#### Exercise details:
Can you give the lines of every record below as a JSON list of strings, with one string per line and blank lines left out?

Extracted entries section start

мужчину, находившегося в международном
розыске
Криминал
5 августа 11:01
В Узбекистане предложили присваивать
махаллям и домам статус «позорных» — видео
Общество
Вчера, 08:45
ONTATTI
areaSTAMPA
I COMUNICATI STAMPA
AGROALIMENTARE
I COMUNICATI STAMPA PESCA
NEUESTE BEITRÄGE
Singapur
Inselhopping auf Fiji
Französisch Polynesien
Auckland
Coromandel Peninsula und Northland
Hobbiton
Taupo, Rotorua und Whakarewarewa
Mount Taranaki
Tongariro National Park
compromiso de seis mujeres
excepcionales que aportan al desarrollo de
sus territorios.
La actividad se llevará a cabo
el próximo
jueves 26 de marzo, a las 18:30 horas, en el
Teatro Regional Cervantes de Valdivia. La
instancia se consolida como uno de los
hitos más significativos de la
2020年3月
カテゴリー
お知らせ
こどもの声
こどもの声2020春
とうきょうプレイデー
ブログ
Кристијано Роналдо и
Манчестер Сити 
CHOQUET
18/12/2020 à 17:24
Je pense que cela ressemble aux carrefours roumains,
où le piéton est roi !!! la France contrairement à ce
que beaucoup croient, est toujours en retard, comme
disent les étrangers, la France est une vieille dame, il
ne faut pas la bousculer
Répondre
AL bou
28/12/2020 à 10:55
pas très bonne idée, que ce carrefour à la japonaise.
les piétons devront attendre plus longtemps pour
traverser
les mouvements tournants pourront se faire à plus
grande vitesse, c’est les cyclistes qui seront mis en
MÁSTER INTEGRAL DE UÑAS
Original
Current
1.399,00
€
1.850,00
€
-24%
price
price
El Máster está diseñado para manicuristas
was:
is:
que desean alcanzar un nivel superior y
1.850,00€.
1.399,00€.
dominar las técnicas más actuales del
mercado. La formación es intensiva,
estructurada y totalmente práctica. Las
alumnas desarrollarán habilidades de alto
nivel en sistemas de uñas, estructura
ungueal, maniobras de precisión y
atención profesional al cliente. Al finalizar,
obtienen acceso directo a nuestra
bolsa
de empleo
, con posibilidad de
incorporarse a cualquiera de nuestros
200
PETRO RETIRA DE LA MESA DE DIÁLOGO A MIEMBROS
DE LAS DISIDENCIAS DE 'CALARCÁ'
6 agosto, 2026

Extracted entries section end

#### Response:
[
  "мужчину, находившегося в международном",
  "розыске",
  "Криминал",
  "5 августа 11:01",
  "В Узбекистане предложили присваивать",
  "махаллям и домам статус «позорных» — видео",
  "Общество",
  "Вчера, 08:45",
  "ONTATTI",
  "areaSTAMPA",
  "I COMUNICATI STAMPA",
  "AGROALIMENTARE",
  "I COMUNICATI STAMPA PESCA",
  "NEUESTE BEITRÄGE",
  "Singapur",
  "Inselhopping auf Fiji",
  "Französisch Polynesien",
  "Auckland",
  "Coromandel Peninsula und Northland",
  "Hobbiton",
  "Taupo, Rotorua und Whakarewarewa",
  "Mount Taranaki",
  "Tongariro National Park",
  "compromiso de seis mujeres",
  "excepcionales que aportan al desarrollo de",
  "sus territorios.",
  "La actividad se llevará a cabo",
  "el próximo",
  "jueves 26 de marzo, a las 18:30 horas, en el",
  "Teatro Regional Cervantes de Valdivia. La",
  "instancia se consolida como uno de los",
  "hitos más significativos de la",
  "2020年3月",
  "カテゴリー",
  "お知らせ",
  "こどもの声",
  "こどもの声2020春",
  "とうきょうプレイデー",
  "ブログ",
  "Кристијано Роналдо и",
  "Манчестер Сити ",
  "CHOQUET",
  "18/12/2020 à 17:24",
  "Je pense que cela ressemble aux carrefours roumains,",
  "où le piéton est roi !!! la France contrairement à ce",
  "que beaucoup croient, est toujours en retard, comme",
  "disent les étrangers, la France est une vieille dame, il",
  "ne faut pas la bousculer",
  "Répondre",
  "AL bou",
  "28/12/2020 à 10:55",
  "pas très bonne idée, que ce carrefour à la japonaise.",
  "les piétons devront attendre plus longtemps pour",
  "traverser",
  "les mouvements tournants pourront se faire à plus",
  "grande vitesse, c’est les cyclistes qui seront mis en",
  "MÁSTER INTEGRAL DE UÑAS",
  "Original",
  "Current",
  "1.399,00",
  "€",
  "1.850,00",
  "€",
  "-24%",
  "price",
  "price",
  "El Máster está diseñado para manicuristas",
  "was:",
  "is:",
  "que desean alcanzar un nivel superior y",
  "1.850,00€.",
  "1.399,00€.",
  "dominar las técnicas más actuales del",
  "mercado. La formación es intensiva,",
  "estructurada y totalmente práctica. Las",
  "alumnas desarrollarán habilidades de alto",
  "nivel en sistemas de uñas, estructura",
  "ungueal, maniobras de precisión y",
  "atención profesional al cliente. Al finalizar,",
  "obtienen acceso directo a nuestra",
  "bolsa",
  "de empleo",
  ", con posibilidad de",
  "incorporarse a cualquiera de nuestros",
  "200",
  "PETRO RETIRA DE LA MESA DE DIÁLOGO A MIEMBROS",
  "DE LAS DISIDENCIAS DE 'CALARCÁ'",
  "6 agosto, 2026"
]